En el vestíbulo del hotel se encontró a un amigo, al venerable Papopolous, a quien acompañaba su hija.

—Le creía a usted fuera de Niza, monsieur Poirot —murmuró el griego, mientras estrechaba calurosamente la mano que le tendía el detective.

—Las obligaciones me han hecho volver, mi querido Papopolous.

—¿Las obligaciones?.

—Sí, las obligaciones. A propósito, espero mi querido amigo, que ya esté mejor de salud.

—Sí, me encuentro mucho mejor. Mañana mismo volveremos a París.

—No sabe usted cuánto me alegro de tan buena noticia. Confio en que no habrá usted arruinado del todo al ex primer ministro griego.

-¿Yo?.

—Tengo entendido que le ha vendido usted un rubí maravilloso, que, aquí entre nous, luce mademoiselle Mirelle, la bailarina. ¿Es cierto?.

—Sí —murmuró Mr. Papopolous—, ésa es la pura verdad.

—Un rubí muy parecido al famoso «Corazón de fuego».

—Sí, tiene cierto parecido —dijo el griego despreocupadamente.

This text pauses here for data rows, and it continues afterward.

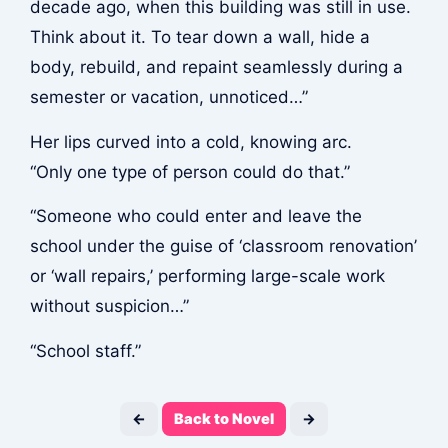
decade ago, when this building was still in use.
Think about it. To tear down a wall, hide a
body, rebuild, and repaint seamlessly during a
semester or vacation, unnoticed…”
Her lips curved into a cold, knowing arc.
“Only one type of person could do that.”
“Someone who could enter and leave the
school under the guise of ‘classroom renovation’
or ‘wall repairs,’ performing large-scale work
without suspicion…”
“School staff.”
←
Back to Novel
→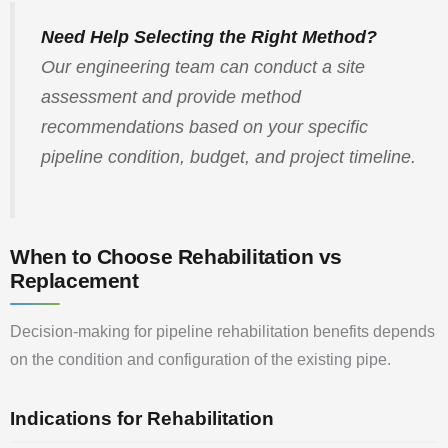
Need Help Selecting the Right Method?
Our engineering team can conduct a site
assessment and provide method
recommendations based on your specific
pipeline condition, budget, and project timeline.
When to Choose Rehabilitation vs
Replacement
Decision-making for pipeline rehabilitation benefits depends
on the condition and configuration of the existing pipe.
Indications for Rehabilitation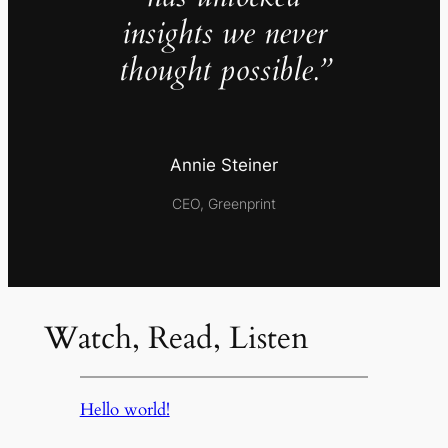
insights we never
thought possible.”
Annie Steiner
CEO, Greenprint
Watch, Read, Listen
Hello world!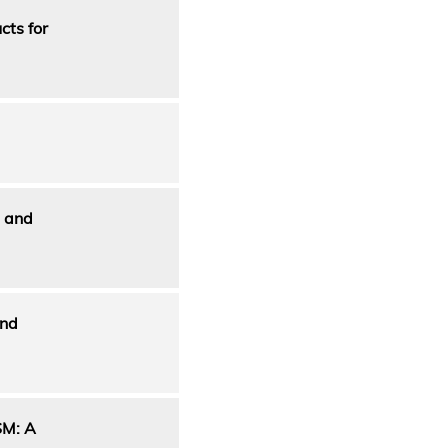
cts for
n and
and
M: A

—Tiene usted unas manos maravillosas para las joyas, Mr. Papopolous, le felicito. Mademoiselle Zia, su partida me llena de desconsuelo. Esperaba poder verla un poco más ahora que he terminado mi trabajo.

—¿Sería una indiscreción preguntarle cuál era ese trabajo? —preguntó el griego.

—¡En absoluto, no faltaba más!. Acabo de echarle el guante a El Marqués.

Una expresión distante apareció en el noble rostro de monsieur Papopolous.

—¿El Marqués?. Me suena ese nombre... En fin, no puedo recordarlo.

—No se moleste usted, estoy seguro que no lo conoce. Se trata de un célebre criminal y ladrón de joyas. Acaba de ser detenido por el asesinato de la dama inglesa, madame Kettering.

—¿De veras?. ¡Qué interesantes son esas cosas!.

Se despidieron cortésmente y, cuando Poirot se hubo alejado, Papopolous se volvió hacia su hija.

—Zia, ese hombre es el mismo diablo —afirmó convencido.

—A mí me gusta.

—A mí también, pero de todos modos, es el diablo en persona.